Stereoelectronic control over these reactions can be re-established by either stabilizing the charged
intermediates (both the nucleophile and electrophile) in polar media or by structurally attenuating
the electrophilicity of the oxocarbenium ion intermediate (eqs 4 and 5).
This sounded familiar, so I returned to the manuscript under review and found on the 3rd page a
direct COPY from the Woerpel manuscript. Please compare the following – from the manuscript
under review – with that highlighted above from Woerpel’s paper.
Once formed, however, the siliconate ion reacts with the electrophile at rates at or near the rate of
diffusion.
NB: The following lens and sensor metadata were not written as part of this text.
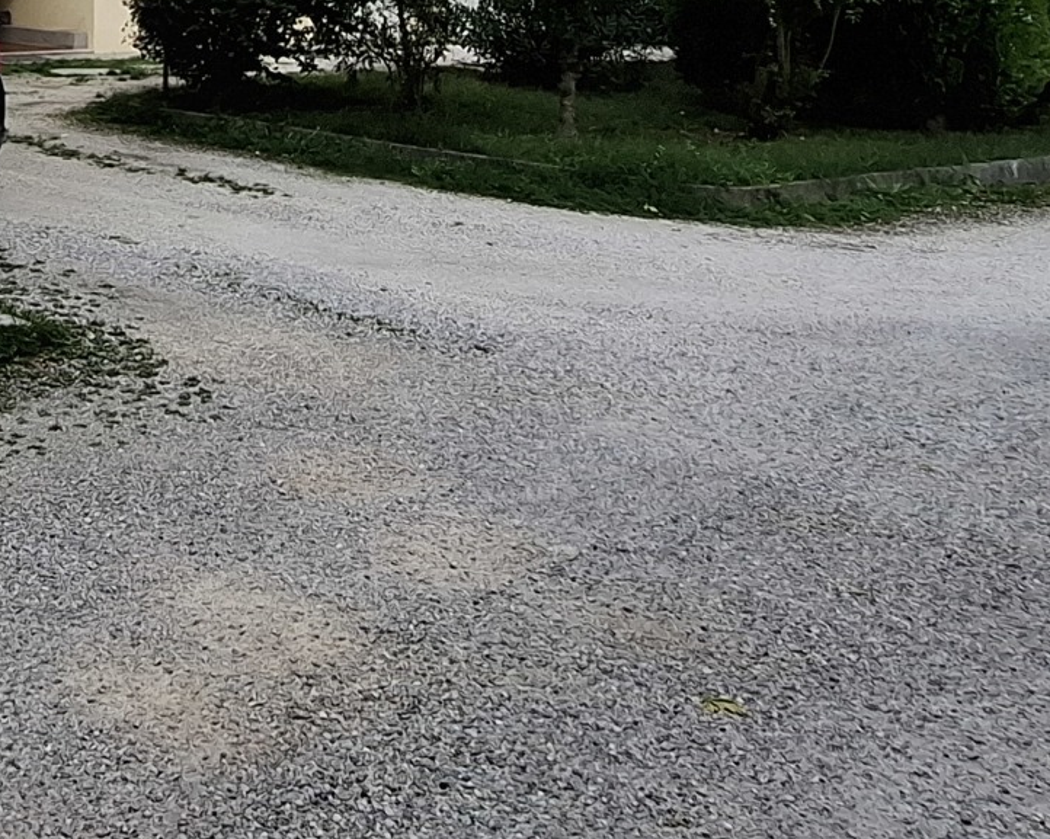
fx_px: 1398
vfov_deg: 28.9
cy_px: -173
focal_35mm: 45
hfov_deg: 36.5
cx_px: -31
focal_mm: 1.74
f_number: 2.2
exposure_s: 1/759
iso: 40
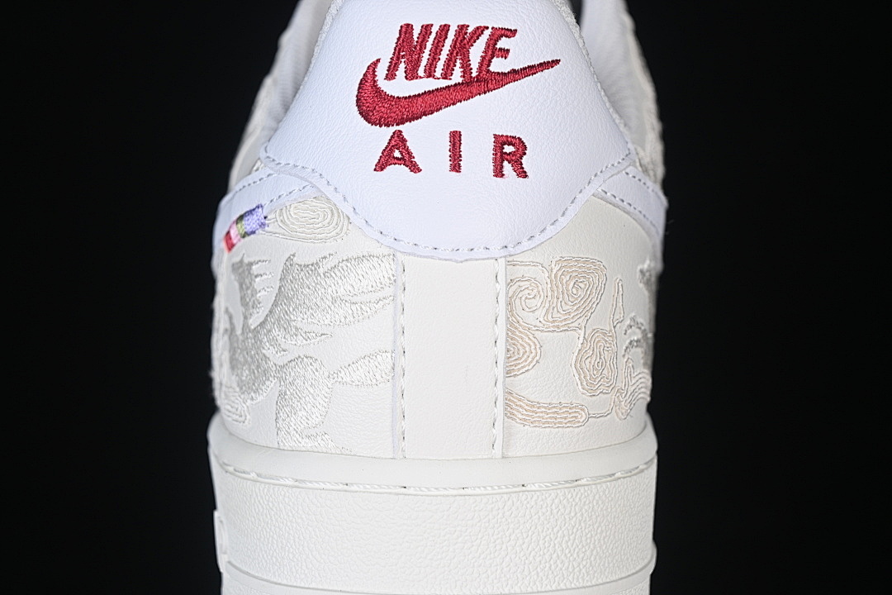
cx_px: 446
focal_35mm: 75
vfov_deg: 18.2
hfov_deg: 27.0
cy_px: 298
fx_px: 1858
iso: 160
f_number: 7.1
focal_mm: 50
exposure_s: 1/80
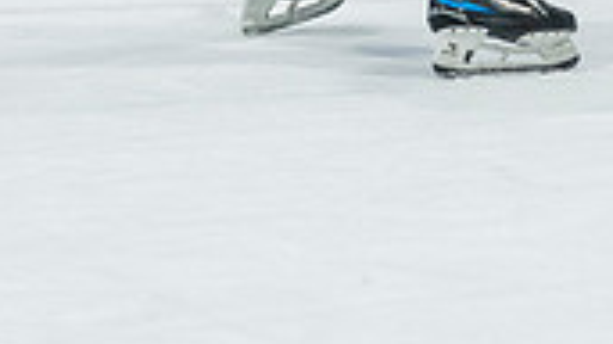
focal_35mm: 587
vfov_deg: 2.1
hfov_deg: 3.7
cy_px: -219
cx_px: 447
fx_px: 9537
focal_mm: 98
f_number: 3.2
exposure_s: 1/1000
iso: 1600
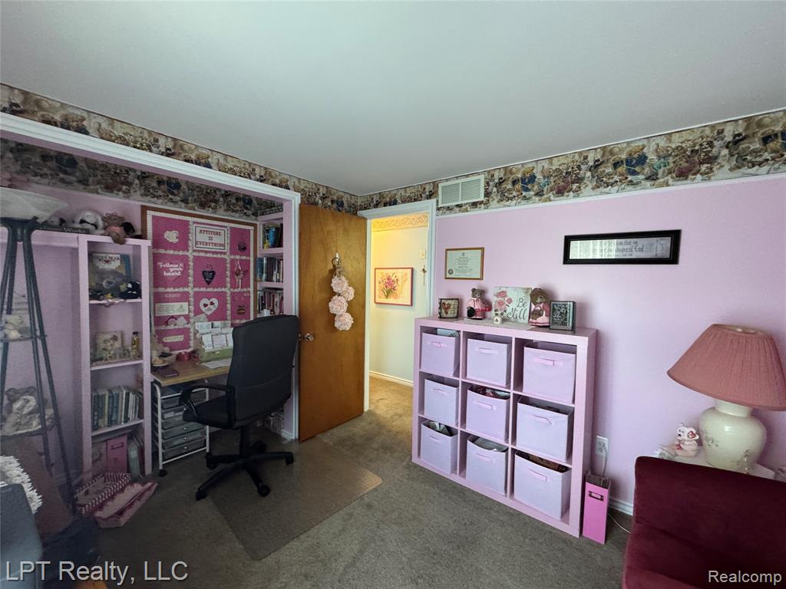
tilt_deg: -3.3
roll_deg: -0.8
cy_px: 294
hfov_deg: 102.1
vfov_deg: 85.7
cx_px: 393
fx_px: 318
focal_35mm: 14
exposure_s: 1/60
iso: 640
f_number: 2.2
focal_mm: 2.22
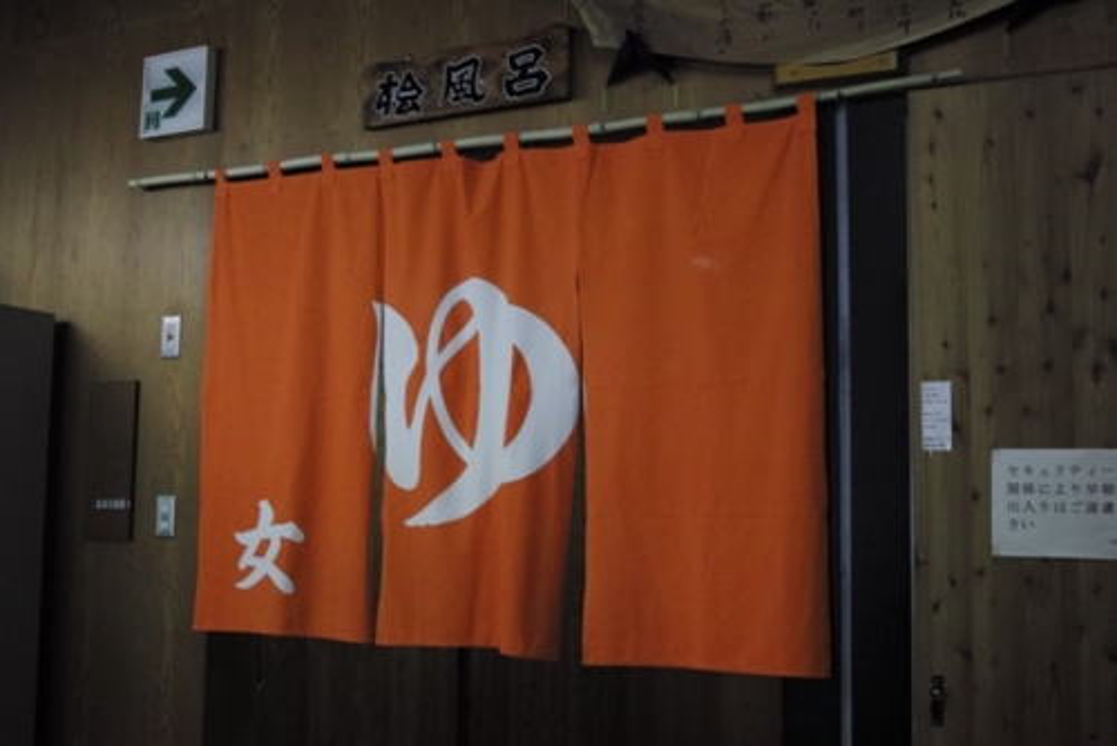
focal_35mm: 41
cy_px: 373
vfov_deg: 32.7
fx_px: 1273
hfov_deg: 47.4
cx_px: 558
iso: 400
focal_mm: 24.2
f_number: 2.8
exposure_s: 1/25
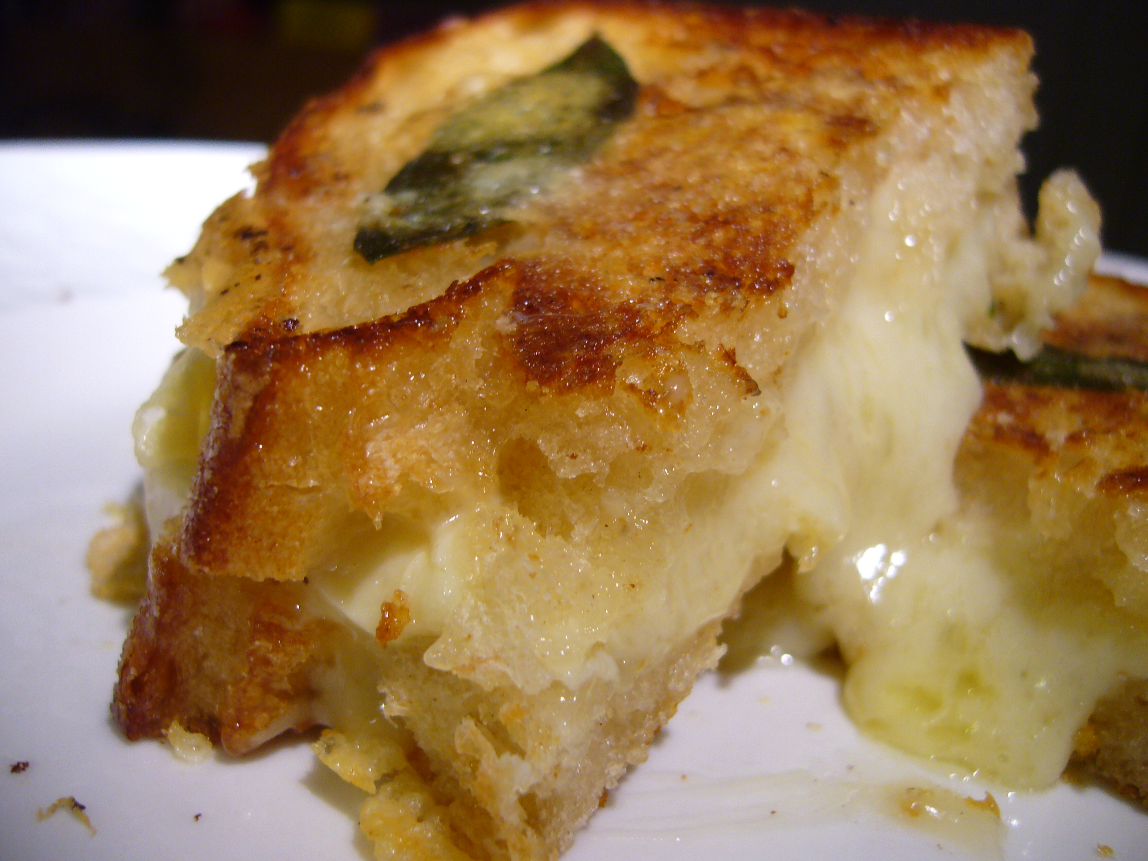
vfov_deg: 40.7
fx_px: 1161
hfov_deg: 52.6
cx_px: 574
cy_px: 430
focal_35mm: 35
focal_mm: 5.8
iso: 125
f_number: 2.8
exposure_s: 1/15
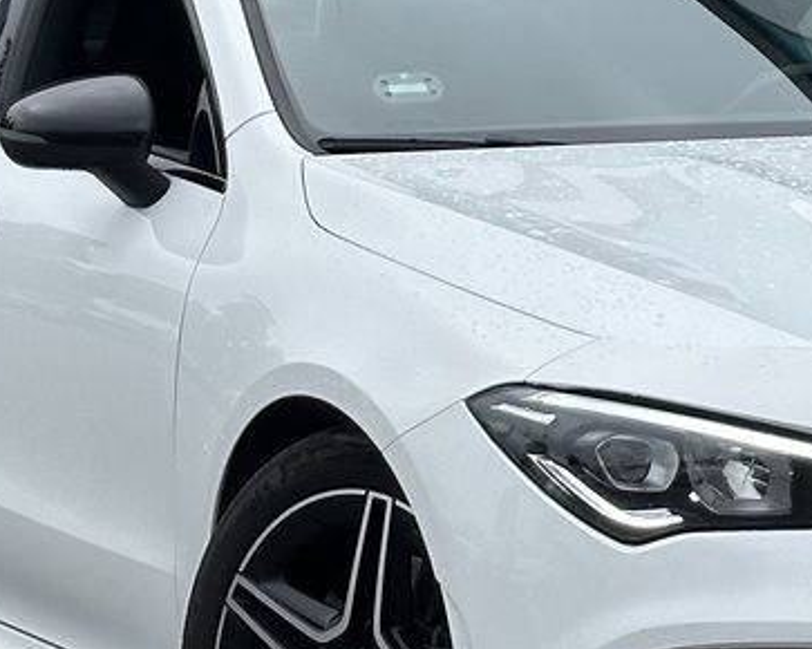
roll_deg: +0.0
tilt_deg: +1.5
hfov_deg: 10.3
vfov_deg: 8.3
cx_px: 684
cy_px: -20
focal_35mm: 186
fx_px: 4468
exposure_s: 1/2304
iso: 64
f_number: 1.78
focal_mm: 6.86
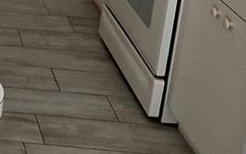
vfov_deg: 13.1
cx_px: -150
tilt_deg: -12.8
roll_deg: -1.8
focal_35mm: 90
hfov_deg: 19.3
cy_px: -128
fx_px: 603
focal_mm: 2.22
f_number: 2.2
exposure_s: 1/120
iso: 100
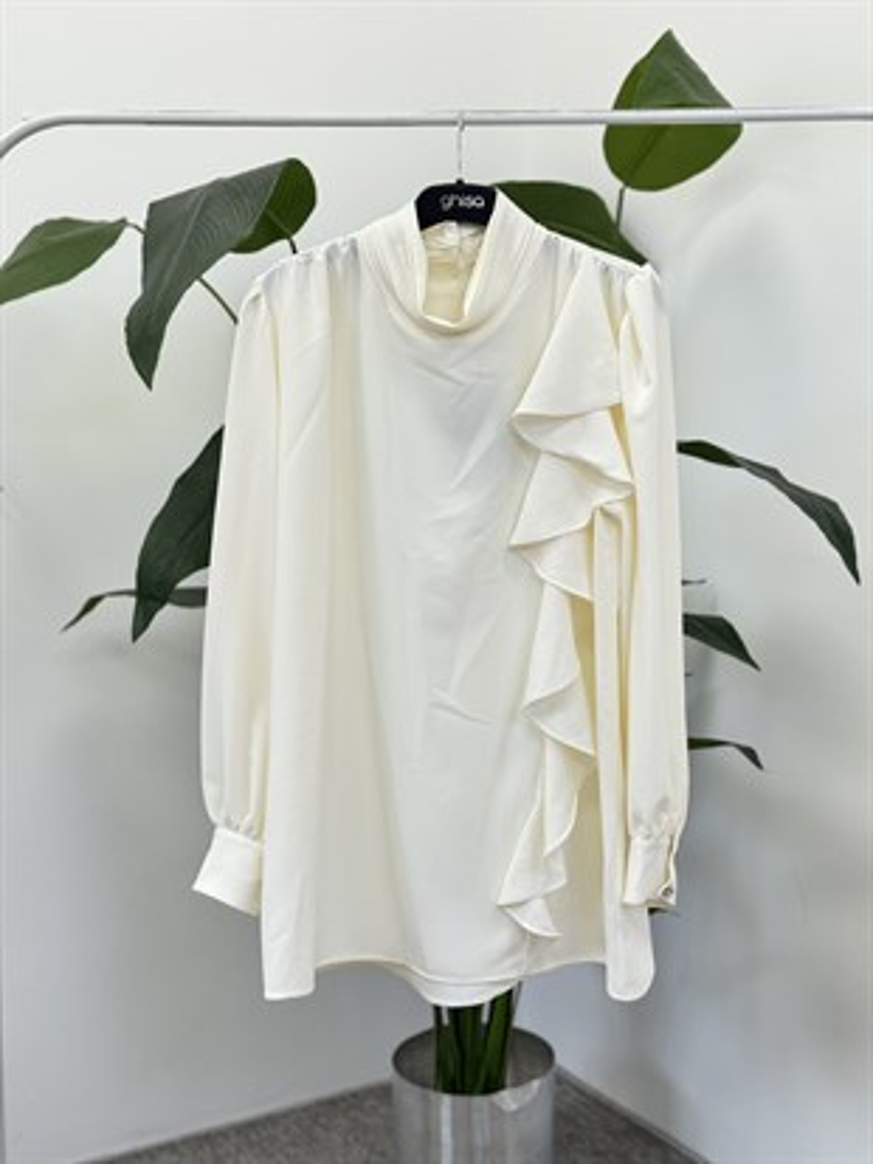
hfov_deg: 30.3
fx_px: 1613
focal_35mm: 48
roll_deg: +0.2
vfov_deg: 39.6
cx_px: 436
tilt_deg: -6.8
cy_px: 582
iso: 64
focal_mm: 6.76
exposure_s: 1/161
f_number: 1.78
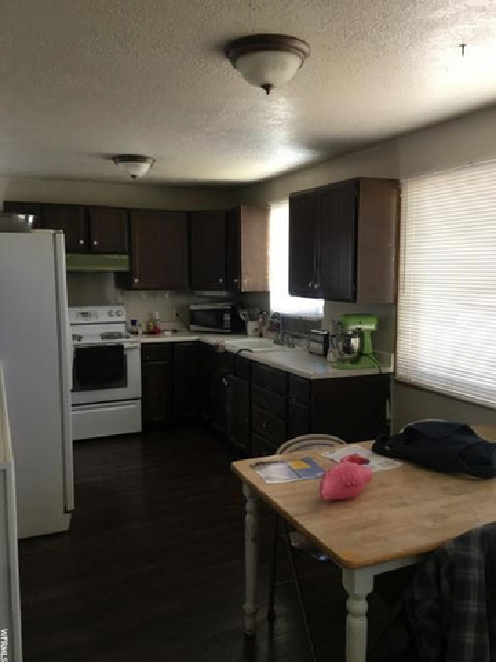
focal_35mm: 29
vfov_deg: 61.7
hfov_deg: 48.2
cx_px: 248
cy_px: 331
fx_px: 554
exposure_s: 1/15
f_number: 2.2
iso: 32
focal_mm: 4.15
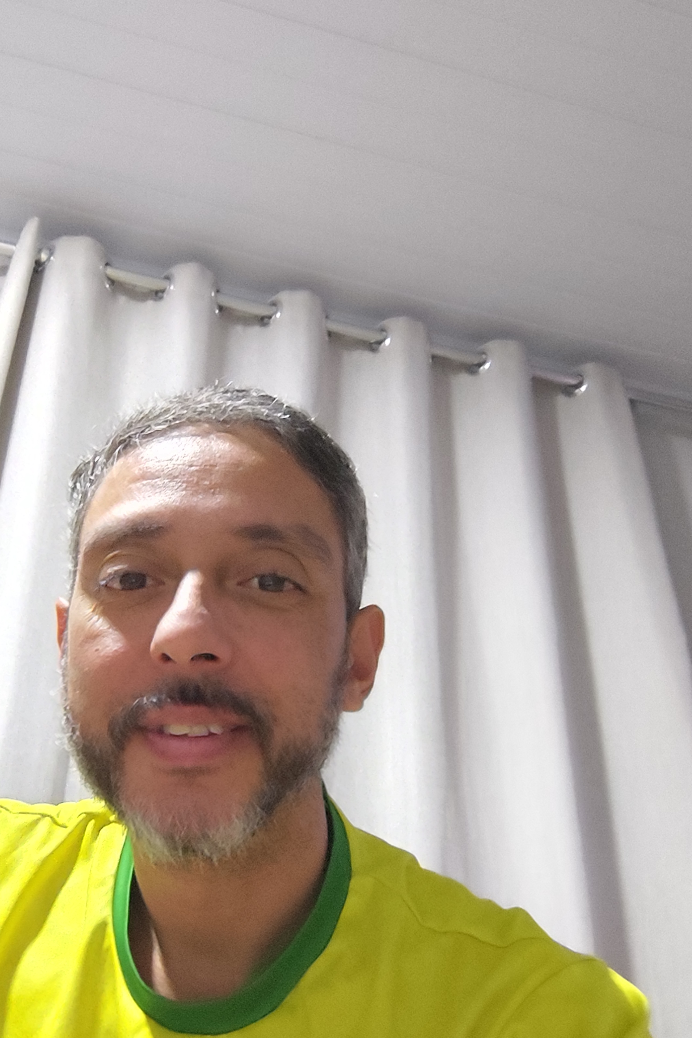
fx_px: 1038
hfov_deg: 36.6
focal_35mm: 36
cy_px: 606
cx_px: 257
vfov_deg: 52.9
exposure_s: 1/24
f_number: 2.45
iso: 640
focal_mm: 3.27
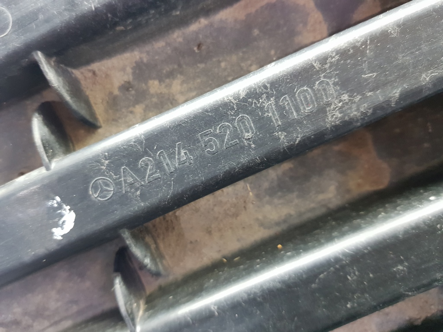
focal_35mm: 26
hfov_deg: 67.3
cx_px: 222
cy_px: 166
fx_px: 333
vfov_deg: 53.1
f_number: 1.7
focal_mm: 4.2
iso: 640
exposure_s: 1/50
When reactions approach the diffusion rate limit, stereoelectronic effects cannot control the
reaction outcome, because the stereochemistry-determining step occurs before bond formation.
Stereoelectronic control over these reactions can be re-established by either stabilizing the charged
intermediates (both the nucleophile and electrophile) in polar media or by structurally attenuating
the electrophilicity of the oxocarbenium ion intermediate.
Given this, I suggest that the manuscript be returned to the authors. These serious issues must be
addressed before any additional review can take place.

We thank the Referee for this remark.
We apologize for our oversight, of course a copy of the Woerpel’s studies should not be included in the text. On the basis of our research, we found that the Woerpel’s model can be used to explain the stereochemistry of the nucleophilic addition to sugar derivative cyclic imines. When preparing the manuscript, we collected materials that we wanted to include in the paper (placing texts from
original works as temporary placeholders for intended narrative). The manuscript was read and revised by many people, and finally we overlooked that this text was taken from the original work. The original Woerpel’s text has been removed from the publication. In this place we added information ‘’A detailed, step-by-step description of this process has been explained by Woerpel, in
his vital paper from 2006.¹⁹’’

Author Response File: Author Response.pdf

Round 2

Reviewer 2 Report

The authors of this manuscript “A convenient approach towards the synthesis of ADMDP type iminosugars and nojirimycin derivatives from sugar-derived lactams” have successfully addressed all the issues raised by this reviewer. The authors have made necessary improvements to meet the requirements of publication. Thus, this reviewer approves this revised manuscript for publication in Molecules.

Reviewer 3 Report

The authors have satisfactorily addressed my concern.  The manuscript is now suitable for publication.